Stored items
+ + + + +

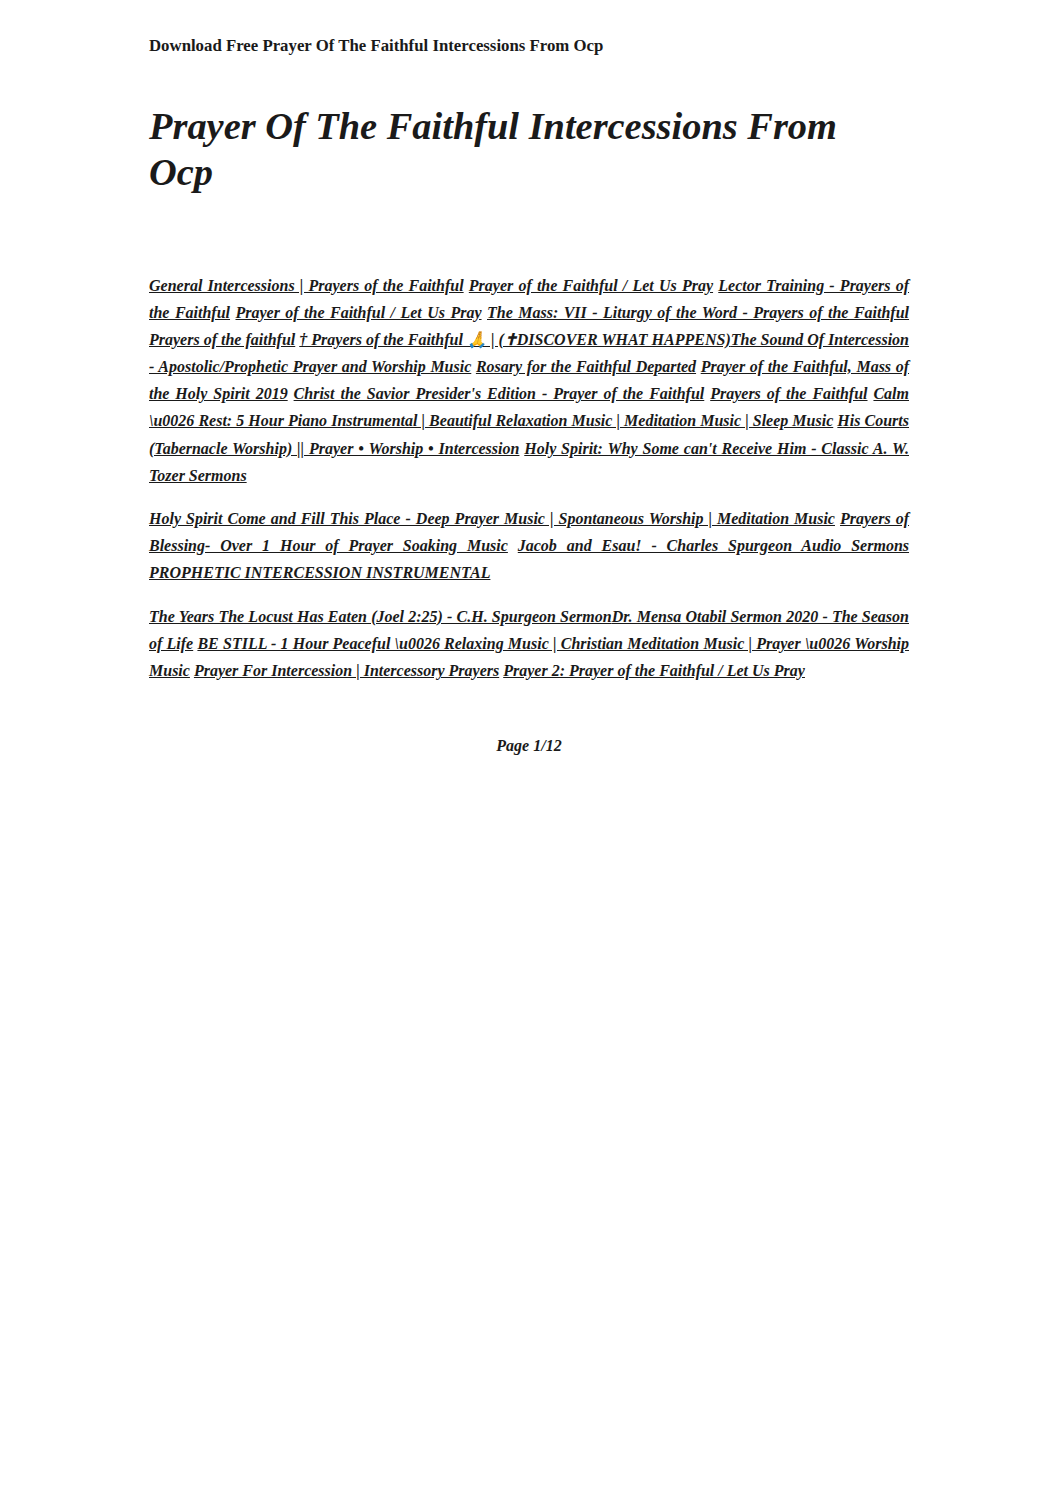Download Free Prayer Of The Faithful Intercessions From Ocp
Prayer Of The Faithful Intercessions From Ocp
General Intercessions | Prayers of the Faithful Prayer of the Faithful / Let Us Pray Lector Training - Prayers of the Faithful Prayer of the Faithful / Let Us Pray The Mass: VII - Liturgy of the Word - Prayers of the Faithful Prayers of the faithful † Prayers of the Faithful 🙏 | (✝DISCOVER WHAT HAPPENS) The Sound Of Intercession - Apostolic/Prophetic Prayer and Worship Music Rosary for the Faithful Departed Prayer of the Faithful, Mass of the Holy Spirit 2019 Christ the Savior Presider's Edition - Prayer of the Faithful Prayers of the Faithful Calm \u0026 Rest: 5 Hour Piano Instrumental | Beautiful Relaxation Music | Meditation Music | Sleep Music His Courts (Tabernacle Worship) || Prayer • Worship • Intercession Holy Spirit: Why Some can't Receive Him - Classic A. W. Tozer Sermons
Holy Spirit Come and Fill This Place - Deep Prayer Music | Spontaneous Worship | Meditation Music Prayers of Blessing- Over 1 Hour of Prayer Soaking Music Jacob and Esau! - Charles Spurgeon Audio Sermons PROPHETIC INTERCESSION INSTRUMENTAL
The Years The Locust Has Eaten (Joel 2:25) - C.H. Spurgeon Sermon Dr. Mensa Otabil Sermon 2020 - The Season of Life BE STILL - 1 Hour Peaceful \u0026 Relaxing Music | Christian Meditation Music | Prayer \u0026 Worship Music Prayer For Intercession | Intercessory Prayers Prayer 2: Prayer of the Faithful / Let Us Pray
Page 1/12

+ + + + +

[The problem]: In the copy, include every line of the records exactly and none of the images.

[Response]:
Download Free Prayer Of The Faithful Intercessions From Ocp
Prayer Of The Faithful Intercessions From Ocp
General Intercessions | Prayers of the Faithful Prayer of the Faithful / Let Us Pray Lector Training - Prayers of the Faithful Prayer of the Faithful / Let Us Pray The Mass: VII - Liturgy of the Word - Prayers of the Faithful Prayers of the faithful † Prayers of the Faithful 🙏 | (✝DISCOVER WHAT HAPPENS) The Sound Of Intercession - Apostolic/Prophetic Prayer and Worship Music Rosary for the Faithful Departed Prayer of the Faithful, Mass of the Holy Spirit 2019 Christ the Savior Presider's Edition - Prayer of the Faithful Prayers of the Faithful Calm \u0026 Rest: 5 Hour Piano Instrumental | Beautiful Relaxation Music | Meditation Music | Sleep Music His Courts (Tabernacle Worship) || Prayer • Worship • Intercession Holy Spirit: Why Some can't Receive Him - Classic A. W. Tozer Sermons
Holy Spirit Come and Fill This Place - Deep Prayer Music | Spontaneous Worship | Meditation Music Prayers of Blessing- Over 1 Hour of Prayer Soaking Music Jacob and Esau! - Charles Spurgeon Audio Sermons PROPHETIC INTERCESSION INSTRUMENTAL
The Years The Locust Has Eaten (Joel 2:25) - C.H. Spurgeon Sermon Dr. Mensa Otabil Sermon 2020 - The Season of Life BE STILL - 1 Hour Peaceful \u0026 Relaxing Music | Christian Meditation Music | Prayer \u0026 Worship Music Prayer For Intercession | Intercessory Prayers Prayer 2: Prayer of the Faithful / Let Us Pray
Page 1/12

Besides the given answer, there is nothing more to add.